First 5 Executive Photo- Kimberly MedeirosOur Talk, Read, Sing campaign is in full swing! We want parents to know that it’s not just about the number of words your children are exposed to each day, but it’s just as important to have meaningful, engaging conversations with your children. Research has shown that genuine and meaningful conversations help young children develop larger vocabularies and strengthen parent-child relationships—strong predictors for a child’s ability to succeed in school.

From the moment they are born, you can encourage your child’s attempt to communicate (cries, gestures, coos, babbles) by giving words to what they are expressing. Talk through your daily routines and activities and as their language develops, ask open-ended questions that encourage them to use their critical thinking skills and respond using more than one-word responses.

Here are some tips to keep in mind when talking to your children:

  • Give them your full attention.
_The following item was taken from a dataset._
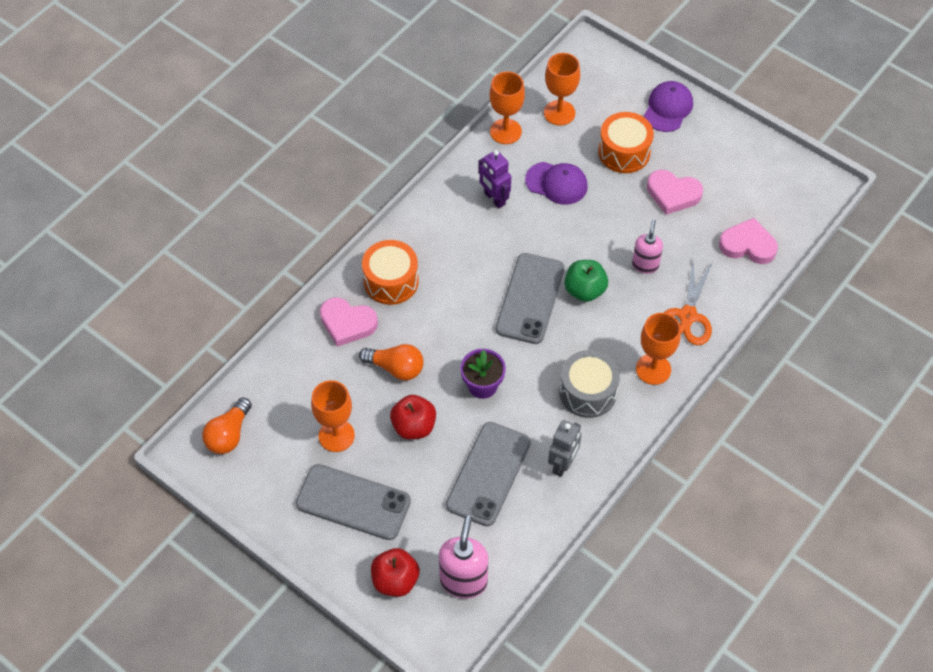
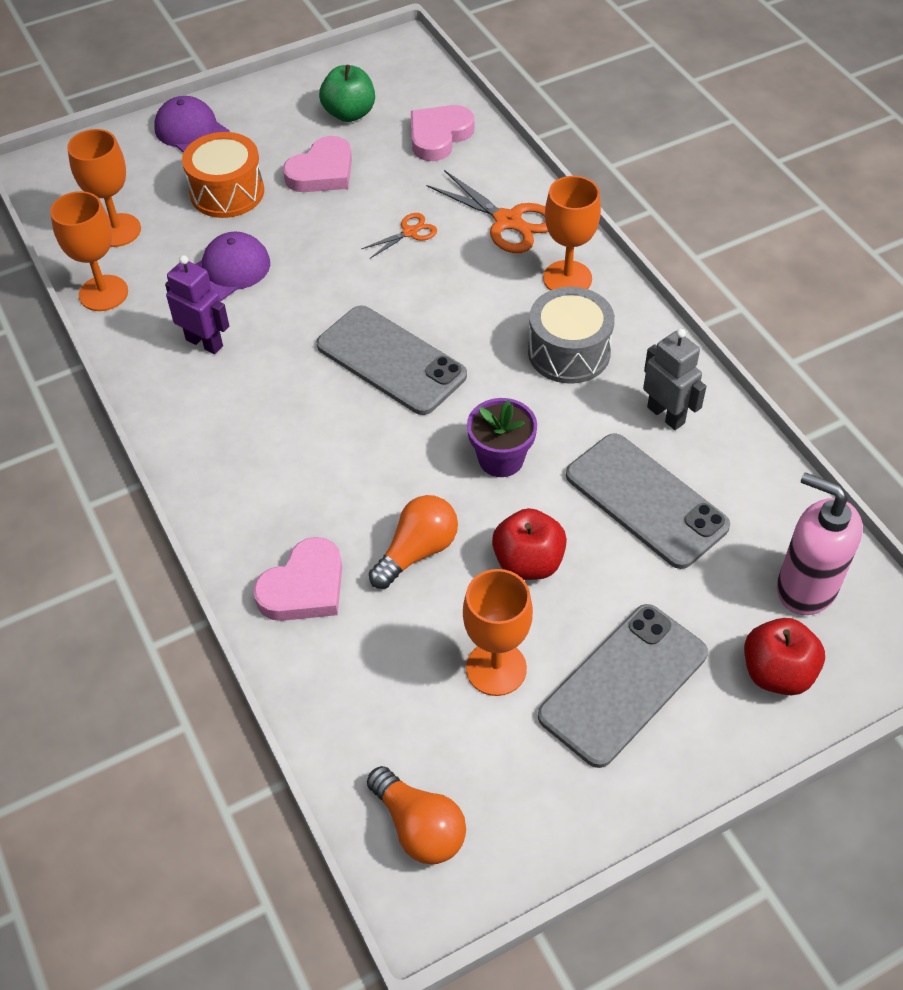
camera: 65 degrees left, 5 degrees down
(391, 281) = (264, 507): orange drum -> none
(494, 199) = (204, 342): purple robot -> purple robot turned 135 degrees counterclockwise
(584, 290) = (412, 301): green apple -> green apple (349, 113)
(645, 265) = (410, 232): pink soap dispenser -> orange scissors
Show your children you are interested in their conversations by making eye contact and using responsive facial expressions.
  • Praise your child’s response or comments by providing specific praise or meaningful feedback. For example, instead of “good job” say “You are a great helper.”
  • Be patient and give your children a few extra seconds to respond. Allow your children to fully answer a question without interruption.
  • Practice back-and-forth conversation by asking more questions and letting your child answer.
  • Use playful language such as songs, rhyming games, and novel sounds.

So the next time you are at the grocery store, the playground, or driving in the car, take the opportunity to engage your children in the experience by finding opportunities to initiate conversation about what they see. “What is your favorite fruit? Tell me why it is your favorite.” “What color is the sand?” “We are at a stop light. What color does red, yellow, and green mean?” When mealtime comes, sit with your children and ask questions about the meal, their day, and emotions. “Are the tomatoes sweet?” “Who did you play with today?” Bath time is a great place to have fun and silly conversations. “I’m going to put bubbles on your head.” At bedtime, have your children select a book you’ll read together, “Let’s pick out a book we can read together.” While reading the story, ask them questions to predict what they think will happen, “Who do you think will win the race?”

Rich experiences such as these set the foundation for your child’s language and critical thinking skills essential to their success in school and life.